Vor einem der Kämpfe ging der Kommandant durch alle Höfe und warnte die Dorfbewohner auf Russisch: „Bis fünf Uhr früh müsst ihr alle hier weg sein, dann wird gekämpft.“ Mein Großvater machte sich daran, die Stute einzuspannen, damit er uns wegbringen konnte. Der Kommandant warnte ihn wieder: „Vater, jetzt ist es noch hell, ihre Leute werden nicht auseinanderhalten können, ob sie zu ihnen oder zu den Deutschen gehört. Wartet, bis es dunkel ist.“ Aber meine Großmutter begann zu zetern: „Lasst uns fahren! Lasst uns fahren!“ Also fuhren wir los. Wir wurden sofort beschossen. Wir hatten noch Glück, dass dort ein Abhang war, den wir hinabstiegen, so dass man uns nicht mehr sah. Als es dunkel geworden war, fuhren wir in ein anderes Dorf, in dem nicht gekämpft wurde. Bei einem der Beschüsse wurde meine kleine Cousine verletzt, sie war drei, und meine Großmutter. Den deutschen Ärzten gebührt Respekt, ich weiß nicht, ob allen, aber zumindest denjenigen, die den Verletzten Hilfe leisteten, ungeachtet dessen, dass sie Zivilisten waren und nicht deutsche Soldaten. Meine Cousine und meine Großmutter wurden versorgt und verbunden, aber sie hatten bereits viel Blut verloren und starben.

Nach der Befreiung kehrten wir nach Hause zurück, aber von unserem Dorf war nichts mehr übrig, nicht ein einziges Haus. Es begann ein Leben in Erdhütten. Es war kalt und es gab nichts zu essen. Man kann nicht alle Qualen beschreiben.

Die Spuren, die der Krieg hinterlassen hat, waren schrecklich. Es war erbittert gekämpft worden. Die Erde war übersät von den Leichen getöteter Menschen und Pferde. Es war schon warm geworden, das alles begann zu verwesen, in der Luft stand ein Gestank, dass man keine Luft bekam. Deutsche Kriegsgefangene schaufelten Gräben und verscharrten darin alles zusammen (Menschen, Pferde). Bis heute sehe ich dieses Bild vor mir: ein Feld, übersät mit schwarzen Leichen (schwarze Uniformen). Es hatte offenbar einen „Banzai-Angriff“ gegeben, bei dem alle getötet wurden. Und es bleiben nur Fragen: Wozu war das alles gut? Für wen? Warum? Wofür dutzende Millionen Menschen sterben lassen?
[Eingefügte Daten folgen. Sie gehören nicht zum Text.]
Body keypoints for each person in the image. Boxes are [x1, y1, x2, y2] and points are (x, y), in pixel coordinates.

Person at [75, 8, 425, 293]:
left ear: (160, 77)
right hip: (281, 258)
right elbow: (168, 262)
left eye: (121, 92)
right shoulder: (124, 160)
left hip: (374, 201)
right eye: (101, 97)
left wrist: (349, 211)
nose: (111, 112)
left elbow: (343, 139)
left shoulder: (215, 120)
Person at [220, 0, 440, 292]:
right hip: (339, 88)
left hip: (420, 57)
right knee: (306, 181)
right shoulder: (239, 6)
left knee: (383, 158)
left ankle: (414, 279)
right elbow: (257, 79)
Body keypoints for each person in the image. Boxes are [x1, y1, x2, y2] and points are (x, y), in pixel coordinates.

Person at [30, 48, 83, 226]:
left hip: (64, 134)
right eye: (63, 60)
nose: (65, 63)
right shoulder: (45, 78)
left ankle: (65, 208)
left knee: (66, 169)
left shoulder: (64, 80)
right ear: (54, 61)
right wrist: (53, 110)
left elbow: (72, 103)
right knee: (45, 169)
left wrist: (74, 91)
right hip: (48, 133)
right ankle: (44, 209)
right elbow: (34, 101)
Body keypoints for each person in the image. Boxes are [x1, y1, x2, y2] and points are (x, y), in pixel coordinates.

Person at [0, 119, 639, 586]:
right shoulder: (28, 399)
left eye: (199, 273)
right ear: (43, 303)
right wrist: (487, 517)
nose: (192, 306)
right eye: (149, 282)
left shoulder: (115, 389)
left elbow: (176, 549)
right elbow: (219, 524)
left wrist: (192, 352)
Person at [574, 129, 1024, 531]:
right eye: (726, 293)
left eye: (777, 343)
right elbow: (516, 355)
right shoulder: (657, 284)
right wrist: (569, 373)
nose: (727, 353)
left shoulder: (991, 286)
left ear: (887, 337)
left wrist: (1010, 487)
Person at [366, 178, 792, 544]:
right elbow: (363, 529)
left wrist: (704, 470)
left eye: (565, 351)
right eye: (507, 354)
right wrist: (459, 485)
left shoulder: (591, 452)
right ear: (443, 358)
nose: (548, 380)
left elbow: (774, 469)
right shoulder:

Nur weil ein Größenwahnsinniger die Welt beherrschen wollte? Alle Völker sind gut, doch was ist mit den Menschen, die die Macht haben?

Ich bin bald 83 Jahre alt. Ich werde Kinder hinterlassen, Enkel, Urenkel … Ich habe nur eine Bitte an die Menschheit: Schützt das Leben, schützt unseren Planeten, die Erde. Jedes Volk hat auf dieser Erde seinen eigenen Flecken, lasst die anderen darauf so leben, wie sie es möchten. Lass deine Überzeugungen zu Hause, wenn du in ein fremdes Kloster kommst (so heißt es bei uns).

Und an die Wissenschaftler habe ich eine Bitte: Hört auf, Dinge zu erfinden, die die Menschheit zerstören. Steckt eure Arbeit in etwas, das dem Wohle der Menschen dient.

Ich danke Ihnen für Ihre Hilfe, für die Erinnerung.

Verzeihen Sie meine Handschrift, ich bin ein alter Mann.

Mit herzlichen Grüßen

Lapno A. S.

Aus dem Russischen von Jennie Seitz.